January 28, 1998 6:00 PM PST
Starwave to try selling Web tools
A five-product suite is being prepared for sale, but the company hasn't decided whether all will be licensed to rival publishers, according to Starwave president Patrick Naughton, who acknowledged that today's announcement is something of a trial balloon.
"We are constantly getting asked if we would sell them [Starwave's publishing tools]," he said today at the Internet Showcase conference here.
The five tools in the suite handle Web publishing, e-commerce (including subscription management as at SportsZone's premium service), ad management, Web traffic analysis, and database management.

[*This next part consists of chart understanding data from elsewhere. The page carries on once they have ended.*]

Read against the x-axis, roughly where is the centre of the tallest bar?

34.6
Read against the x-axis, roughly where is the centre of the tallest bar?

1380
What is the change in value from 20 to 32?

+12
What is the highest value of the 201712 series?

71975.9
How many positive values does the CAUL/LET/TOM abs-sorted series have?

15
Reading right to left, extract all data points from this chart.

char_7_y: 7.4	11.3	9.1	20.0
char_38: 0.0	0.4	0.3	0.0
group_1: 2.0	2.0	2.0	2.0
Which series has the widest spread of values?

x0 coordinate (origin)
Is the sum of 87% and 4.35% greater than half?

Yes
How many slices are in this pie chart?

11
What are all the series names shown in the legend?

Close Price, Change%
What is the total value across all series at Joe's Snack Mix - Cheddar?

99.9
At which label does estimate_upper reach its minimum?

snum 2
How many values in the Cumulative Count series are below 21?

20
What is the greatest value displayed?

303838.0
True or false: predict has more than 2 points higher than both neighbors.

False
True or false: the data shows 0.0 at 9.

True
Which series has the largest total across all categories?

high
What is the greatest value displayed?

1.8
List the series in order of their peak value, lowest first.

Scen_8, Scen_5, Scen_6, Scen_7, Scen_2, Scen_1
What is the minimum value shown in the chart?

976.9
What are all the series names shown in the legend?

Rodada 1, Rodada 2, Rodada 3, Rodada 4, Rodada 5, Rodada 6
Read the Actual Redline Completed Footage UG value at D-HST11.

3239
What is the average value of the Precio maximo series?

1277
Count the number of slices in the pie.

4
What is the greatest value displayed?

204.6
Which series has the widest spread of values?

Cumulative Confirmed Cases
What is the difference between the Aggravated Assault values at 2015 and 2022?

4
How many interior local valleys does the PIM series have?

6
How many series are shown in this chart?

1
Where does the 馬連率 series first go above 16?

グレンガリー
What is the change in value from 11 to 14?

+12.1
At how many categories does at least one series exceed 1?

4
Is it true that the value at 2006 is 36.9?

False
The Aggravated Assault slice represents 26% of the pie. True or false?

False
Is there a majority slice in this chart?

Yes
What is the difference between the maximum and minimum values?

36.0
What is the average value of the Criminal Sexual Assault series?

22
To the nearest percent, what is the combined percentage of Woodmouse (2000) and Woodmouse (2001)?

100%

Starwave is mulling a move into the tools market where players include another company appearing at--and cosponsoring--this technology conference: Vignette. The firm's tools were initially developed at CNET (publisher of NEWS.COM) but are now supported, advanced, and marketed by Vignette.
But Naughton sees Microsoft as Starwave's biggest potential rival, which is ironic because Microsoft cofounder Paul Allen owns a controlling interest in Starwave. (Allen also is a shareholder in CNET: The Computer Network.) Walt Disney, which owns ABC and other media properties with Internet sites, is a minority owner.
"Microsoft will [compete] by acquisition," Naughton said, pointing to the software giant's deal last year to buy Interse, a site traffic measurement firm. He speculated that Microsoft might also buy an ad management software company like Accipiter or a publishing systems firm like Vignette.
Naughton added Starwave may license some but not all five elements of its suite. Decisions on configurations and pricing are due before April.
Starwave's publishing software is being rewritten now for use by Starwave and its publishing partners, so selling it commercially essentially entails only sales and marketing costs. "It's really found money for us," Naughton noted.
Although pricing has not been set, the minimum price of the entire suite would run around $100,000, according to Naughton. The system, due for release in the fall, is written in Java and runs on Windows NT and Solaris. Naughton worked with Sun Microsystems' Java team before he went to Starwave.
Starwave's tool strategy will hinge not only on market demand and sales and marketing execution, but also on how the company feels about letting rival publishers use its technology. That may, for example, prove troubling to Disney.